2. Étudier le marché local : consultez les annonces sur Leboncoin, SeLoger, Airbnb et les sites des agences locales (comme Immobilier des Alpes ou Century 21 Alpes du Sud) pour avoir une idée précise des prix d’achat et des loyers. Visitez les offices de tourisme (Serre-Chevalier, Lac de Serre-Ponçon) pour obtenir des données sur la fréquentation et les prix moyens.

3. Valider la rentabilité : utilisez un tableur pour calculer la rentabilité brute, nette et nette-nette (après impôts) en intégrant tous les coûts (travaux, vacance, fiscalité). Dans les Hautes-Alpes, prévoyez un budget supplémentaire pour l’entretien des systèmes de chauffage et l’isolation.

4. Trouver le bien : travaillez avec une agence locale qui connaît bien les spécificités du marché (saisonnalité, réglementations communales). Les notaires des Hautes-Alpes peuvent aussi vous orienter vers des biens non publiés sur les grandes plateformes.

5. Négocier et signer : dans un marché moins tendu qu’en zone urbaine, la négociation est souvent possible, surtout pour les biens nécessitant des travaux. Faites-vous accompagner par un notaire pour vérifier les diagnostics (DPE, état parasitaire, risques naturels — crues, avalanches) et les éventuelles servitudes (droit de passage, mitoyenneté).

6. Rénover si nécessaire : si vous achetez un bien à rénover, faites établir plusieurs devis par des artisans locaux (les prix varient moins qu’en ville, mais les délais peuvent être longs en haute saison). Pensez aux aides de l’ANAH ou aux primes CEE pour réduire la facture.

7. Louer et gérer : selon votre stratégie, choisissez entre gestion directe ou délégation à une agence. En meublé touristique, les plateformes comme Airbnb ou Gîtes de France peuvent vous aider à trouver des locataires, mais elles prennent une commission (10-15 %). Pour la location nue, les sites comme PAP ou Bien’ici sont efficaces.

8. Optimiser la fiscalité : selon votre régime (revenus fonciers, BIC), declarez vos revenus et charges précisément. En LMNP, l’amortissement du bien peut réduire fortement votre imposition les premières années. Consultez un expert-comptable spécialisé pour maximiser vos déductions.

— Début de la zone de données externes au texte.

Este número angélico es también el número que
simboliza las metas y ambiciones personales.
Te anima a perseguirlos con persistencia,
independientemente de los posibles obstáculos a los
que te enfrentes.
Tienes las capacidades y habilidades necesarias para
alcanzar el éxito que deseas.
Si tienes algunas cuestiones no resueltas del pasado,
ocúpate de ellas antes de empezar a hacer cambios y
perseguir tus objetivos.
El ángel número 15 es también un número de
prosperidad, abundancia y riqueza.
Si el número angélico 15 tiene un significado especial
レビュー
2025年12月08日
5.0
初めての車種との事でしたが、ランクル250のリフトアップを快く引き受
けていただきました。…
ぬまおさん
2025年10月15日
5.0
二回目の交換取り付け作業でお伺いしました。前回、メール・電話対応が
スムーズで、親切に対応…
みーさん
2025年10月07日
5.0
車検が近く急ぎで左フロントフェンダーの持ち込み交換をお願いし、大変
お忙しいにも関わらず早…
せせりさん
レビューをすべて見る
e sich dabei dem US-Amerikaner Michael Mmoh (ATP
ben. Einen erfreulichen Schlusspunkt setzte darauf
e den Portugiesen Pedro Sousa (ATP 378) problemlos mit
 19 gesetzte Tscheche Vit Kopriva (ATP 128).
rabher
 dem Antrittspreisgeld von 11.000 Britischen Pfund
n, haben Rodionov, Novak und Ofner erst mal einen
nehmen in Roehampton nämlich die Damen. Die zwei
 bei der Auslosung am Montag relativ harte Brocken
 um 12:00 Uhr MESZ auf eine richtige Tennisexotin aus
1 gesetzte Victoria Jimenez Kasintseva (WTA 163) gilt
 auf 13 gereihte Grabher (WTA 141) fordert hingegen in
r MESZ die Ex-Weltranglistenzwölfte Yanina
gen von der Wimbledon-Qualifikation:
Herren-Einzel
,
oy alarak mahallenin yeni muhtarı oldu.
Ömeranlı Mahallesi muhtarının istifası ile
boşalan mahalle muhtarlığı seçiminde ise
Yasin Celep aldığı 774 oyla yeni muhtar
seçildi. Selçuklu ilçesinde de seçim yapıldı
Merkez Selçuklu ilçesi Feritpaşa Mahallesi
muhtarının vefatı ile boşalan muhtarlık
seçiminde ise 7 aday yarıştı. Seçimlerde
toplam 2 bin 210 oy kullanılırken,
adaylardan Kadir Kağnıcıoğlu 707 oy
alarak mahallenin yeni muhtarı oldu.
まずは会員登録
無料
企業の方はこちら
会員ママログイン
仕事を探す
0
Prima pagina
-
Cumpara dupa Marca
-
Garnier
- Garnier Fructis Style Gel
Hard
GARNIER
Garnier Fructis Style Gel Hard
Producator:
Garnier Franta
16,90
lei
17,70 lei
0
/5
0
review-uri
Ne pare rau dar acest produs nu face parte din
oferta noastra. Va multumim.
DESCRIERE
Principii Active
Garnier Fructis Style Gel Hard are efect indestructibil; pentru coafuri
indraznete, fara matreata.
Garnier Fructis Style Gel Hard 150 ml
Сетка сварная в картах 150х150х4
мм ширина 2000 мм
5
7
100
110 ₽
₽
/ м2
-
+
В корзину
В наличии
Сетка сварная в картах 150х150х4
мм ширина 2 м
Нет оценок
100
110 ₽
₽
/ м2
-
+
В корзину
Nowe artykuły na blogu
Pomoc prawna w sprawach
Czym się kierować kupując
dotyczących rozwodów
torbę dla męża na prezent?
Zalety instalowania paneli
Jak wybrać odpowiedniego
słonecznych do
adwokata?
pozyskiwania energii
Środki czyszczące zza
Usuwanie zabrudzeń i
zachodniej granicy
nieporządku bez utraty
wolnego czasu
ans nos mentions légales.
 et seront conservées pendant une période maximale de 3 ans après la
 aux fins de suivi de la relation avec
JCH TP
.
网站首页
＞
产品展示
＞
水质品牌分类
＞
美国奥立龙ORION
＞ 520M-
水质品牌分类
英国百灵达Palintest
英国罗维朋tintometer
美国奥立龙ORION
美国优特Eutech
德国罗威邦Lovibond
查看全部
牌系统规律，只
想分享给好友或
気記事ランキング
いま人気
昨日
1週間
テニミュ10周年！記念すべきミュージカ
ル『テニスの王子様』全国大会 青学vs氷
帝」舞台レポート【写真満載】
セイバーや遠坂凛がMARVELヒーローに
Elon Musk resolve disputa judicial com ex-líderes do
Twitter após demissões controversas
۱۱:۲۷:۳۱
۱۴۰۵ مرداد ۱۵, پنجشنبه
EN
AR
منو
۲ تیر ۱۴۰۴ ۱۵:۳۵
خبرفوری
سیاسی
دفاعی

Un dernier point : la sortie

Un investissement locatif se termine un jour. Trois options s’offrent à vous :

Vendre : si le bien a pris de la valeur (surtout dans les stations ou près du lac), la plus-value peut être significative. En LMNP, attention à la fiscalité sur la plus-value (réintégration de l’amortissement). En location nue, la plus-value est imposée à 19 % + prélèvements sociaux (17,2 %), avec des abattements pour durée de détention (6 % par an à partir de la 6e année).

Transmettre : la donation ou la vente à un enfant permet de préparer une transmission en douceur, avec des droits de mutation réduits (abattement de 100 000 € par parent et par enfant tous les 15 ans). Dans les Hautes-Alpes, où les prix restent modérés, c’est une stratégie fréquente pour aider les enfants à s’installer.

Conserver : si le bien est bien placé et bien entretenu, le garder en patrimoine peut être judicieux, surtout si les loyers couvrent largement les charges. À long terme, l’immobilier reste une valeur refuge, particulièrement dans les zones touristiques où la demande est pérenne.